:: Deine Aufgabe ::
Tausche in allen Zeilen von der mit "24th AU Summit ends with strong call for" bis hinunter zu der mit "our founding fathers" jedes "Chairperson" gegen "Chair" aus. Gib nur diese Zeilen wieder und lass sonst alles unverändert.

:: Vorliegende Einträge ::
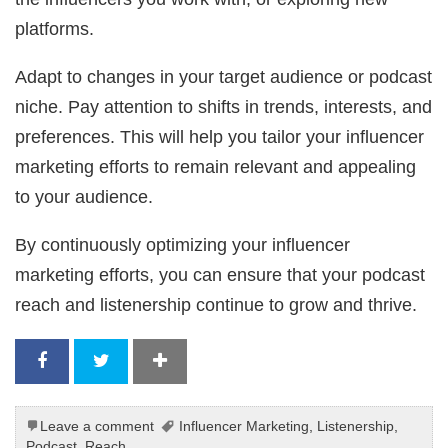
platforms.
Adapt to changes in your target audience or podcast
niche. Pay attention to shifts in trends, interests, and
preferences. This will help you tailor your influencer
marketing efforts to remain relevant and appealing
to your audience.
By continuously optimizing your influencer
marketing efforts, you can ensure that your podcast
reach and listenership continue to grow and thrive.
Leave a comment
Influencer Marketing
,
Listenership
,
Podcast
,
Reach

* * *

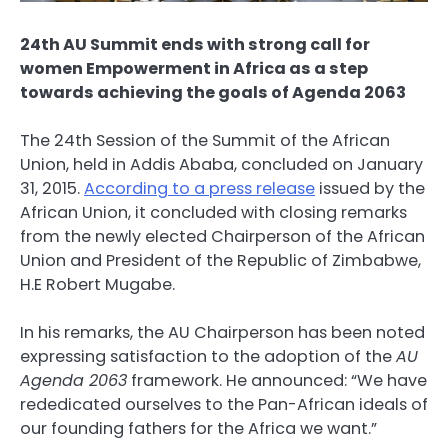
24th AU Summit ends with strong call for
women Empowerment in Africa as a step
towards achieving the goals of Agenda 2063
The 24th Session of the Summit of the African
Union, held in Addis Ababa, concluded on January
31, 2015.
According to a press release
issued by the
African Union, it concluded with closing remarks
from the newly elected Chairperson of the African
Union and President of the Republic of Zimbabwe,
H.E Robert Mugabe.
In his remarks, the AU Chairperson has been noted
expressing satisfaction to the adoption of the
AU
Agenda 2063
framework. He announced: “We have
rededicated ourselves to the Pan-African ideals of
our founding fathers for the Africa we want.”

:: Erwartete Antwort ::
24th AU Summit ends with strong call for
women Empowerment in Africa as a step
towards achieving the goals of Agenda 2063
The 24th Session of the Summit of the African
Union, held in Addis Ababa, concluded on January
31, 2015.
According to a press release
issued by the
African Union, it concluded with closing remarks
from the newly elected Chair of the African
Union and President of the Republic of Zimbabwe,
H.E Robert Mugabe.
In his remarks, the AU Chair has been noted
expressing satisfaction to the adoption of the
AU
Agenda 2063
framework. He announced: “We have
rededicated ourselves to the Pan-African ideals of
our founding fathers for the Africa we want.”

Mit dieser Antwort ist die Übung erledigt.